If you are in the market for a personal loan but the lender told you that you need a co-signer, you should ask yourself if you really should be taking out this loan. If a reputable lender won't give you a loan unless you have a co-signer, that's a sign that you may be in over your head. Will the bank loan you a smaller amount without a co-signer? If so, consider this alternative. Unless you absolutely cannot afford to wait, you should consider putting off your purchase until you can either pay cash for it or can get the credit on your own. If you need a co-signer because you don't have a credit record on which the lender can base a decision, find out what specific actions the lender would consider as positive steps toward building your credit—and then do them.

   
Should I get a guaranteed online loan?

Guaranteed Online Loans

Online lenders come in all shapes and sizes. Some are totally reputable and do business fair and square. Others are sham shops set up to separate fools from their money. If you are considering a guaranteed online loan, you need to do some "due diligence." Due diligence means you need to check up on the company you are considering doing business with. How long has it been around? Does the site include a contact address and telephone number? If so, verify them with information. Is it a member of the Better Business Bureau's online certification program? If so, check with the BBB to make sure there are no complaints against the company. Is the company asking you to pay fees up front before rendering any services? If so, go somewhere else. Are the interest rates being offered in line with going market rates? If not, go somewhere else.

   
What is a guaranteed loan?

About Guaranteed Loans

In the traditional sense of the term, a guaranteed loan is a loan that is underwritten and managed by a financial institution and which a government agency has guaranteed to pay if the borrower defaults. To default on a loan means you do not make payments on time or, in some cases, at all. Examples of these guaranteed loans are small business loans that are guaranteed by the Small Business Administration and home mortgage loans that are guaranteed by the Veterans Administration. The term guaranteed loan has also come to mean an unsecured personal loan that is "guaranteed" by a co-signer. The co-signer promises to pay the debt if the borrower defaults.

   
Where can I find information on building, maintaining, or repairing my credit?
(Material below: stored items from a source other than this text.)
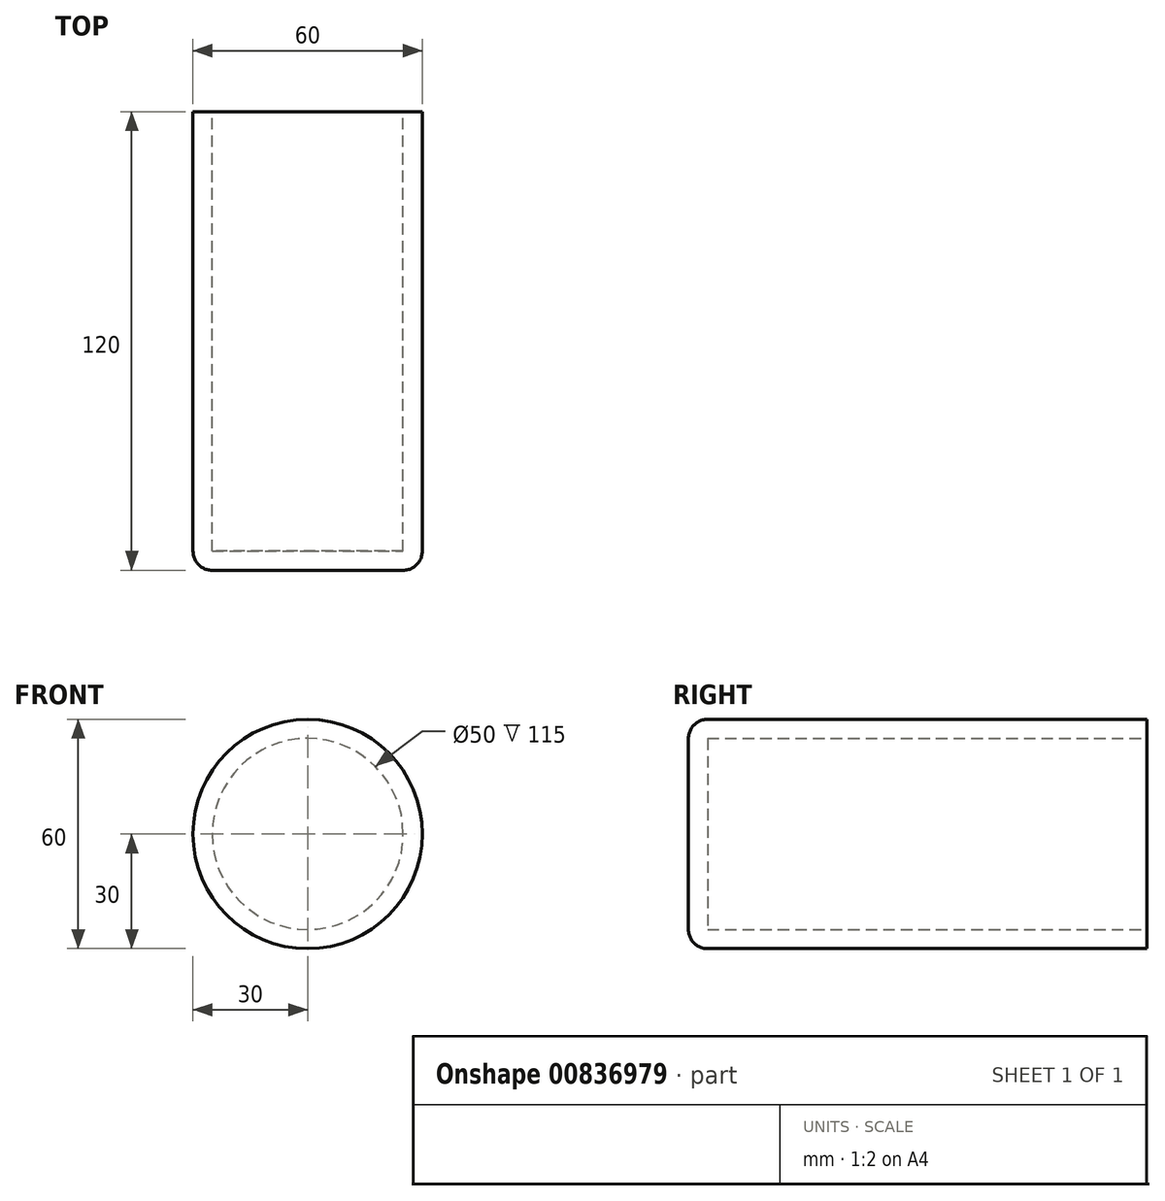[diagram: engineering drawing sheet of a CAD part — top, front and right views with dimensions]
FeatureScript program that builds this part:
annotation { "Feature Type Name" : "Feature", "Feature Type Description" : "" }
export const myFeature = defineFeature(function(context is Context, id is Id, definition is map)
    precondition{}
    {
        {
            var Q0;
            Q0=qCreatedBy(makeId("Front.planeOp"),FACE);
            var sketch = newSketch(context, id + "F0", { "sketchPlane" : qUnion([Q0])});
            skCircle(sketch, "E0", {"center": v(0, 0) * mm, "radius": 30 * mm});
            skSolve(sketch);
        }
        {
            var Q0;
            Q0=makeQuery(id+"F0.imprint","IMPRINT",FACE,{"disambiguationData":[TD([[makeQuery(id+"F0.imprint","IMPRINT",EDGE,{"derivedFrom":sQuery(id+"F0.wireOp",EDGE,"E0")}),1.0]])]});
            extrude(context, id + "F1", {"entities" : qUnion([Q0]), "depth" : 120 * mm, "offsetDistance" : 25 * mm});
        }
        {
            var Q0;
            Q0=makeQuery(id+"F1.opExtrude","CAP_FACE",FACE,{"disambiguationData":[OSD([sQuery(id+"F0.wireOp",EDGE,"E0")])],"isStart":true});
            var sketch = newSketch(context, id + "F2", { "sketchPlane" : qUnion([Q0])});
            skCircle(sketch, "E1", {"center": v(0, 0) * mm, "radius": 25 * mm});
            skSolve(sketch);
        }
        {
            var Q0;
            Q0=makeQuery(id+"F2.imprint","IMPRINT",FACE,{"disambiguationData":[TD([[makeQuery(id+"F2.imprint","IMPRINT",EDGE,{"derivedFrom":sQuery(id+"F2.wireOp",EDGE,"E1")}),1.0]])]});
            extrude(context, id + "F3", {"entities" : qUnion([Q0]), "operationType" : NewBodyOperationType.REMOVE, "oppositeDirection" : true, "depth" : 115 * mm, "offsetDistance" : 25 * mm});
        }
        {
            var Q0;
            Q0=makeQuery(id+"F1.opExtrude","CAP_EDGE",EDGE,{"disambiguationData":[OSD([sQuery(id+"F0.wireOp",EDGE,"E0")])],"isStart":false});
            fillet(context, id + "F4", {"entities" : qUnion([Q0]), "radius" : 5 * mm, "tangentPropagation" : true, "allowEdgeOverflow" : false});
        }
    });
Building, Maintaining & Repairing Credit

If you are in the market for a guaranteed personal loan or other type of loan, you may want to check out FirstGov.org. This site is a clearinghouse for tons of useful information from federal agencies and includes information on all sorts of consumer topics, including credit. There are countless publications that you can order for little or no money. Most are also available as PDFs for immediate download. Of particular interest to those considering taking out personal loans is the publication No. 571, Personal Financial Choices. The booklet explains the basics of Chapter 7 bankruptcy, how to set up a sound financial plan, how to rebuild your credit, and much more.

   
Are there steps I can take to protect myself as a co-signer?

Protecting Yourself as Co-signer

If you have agreed to co-sign a loan for a friend or relative, there are two things you can do to minimize your risk. First, ask the lender to agree in writing to notify you if the borrower misses even one payment. That way, you can try to manage the situation before it snowballs. Second, ask if you can limit yourself to the value of the loan itself. That way you won't be held responsible for late charges or other collection fees. If the lender agrees to this, make sure you get that in writing as well.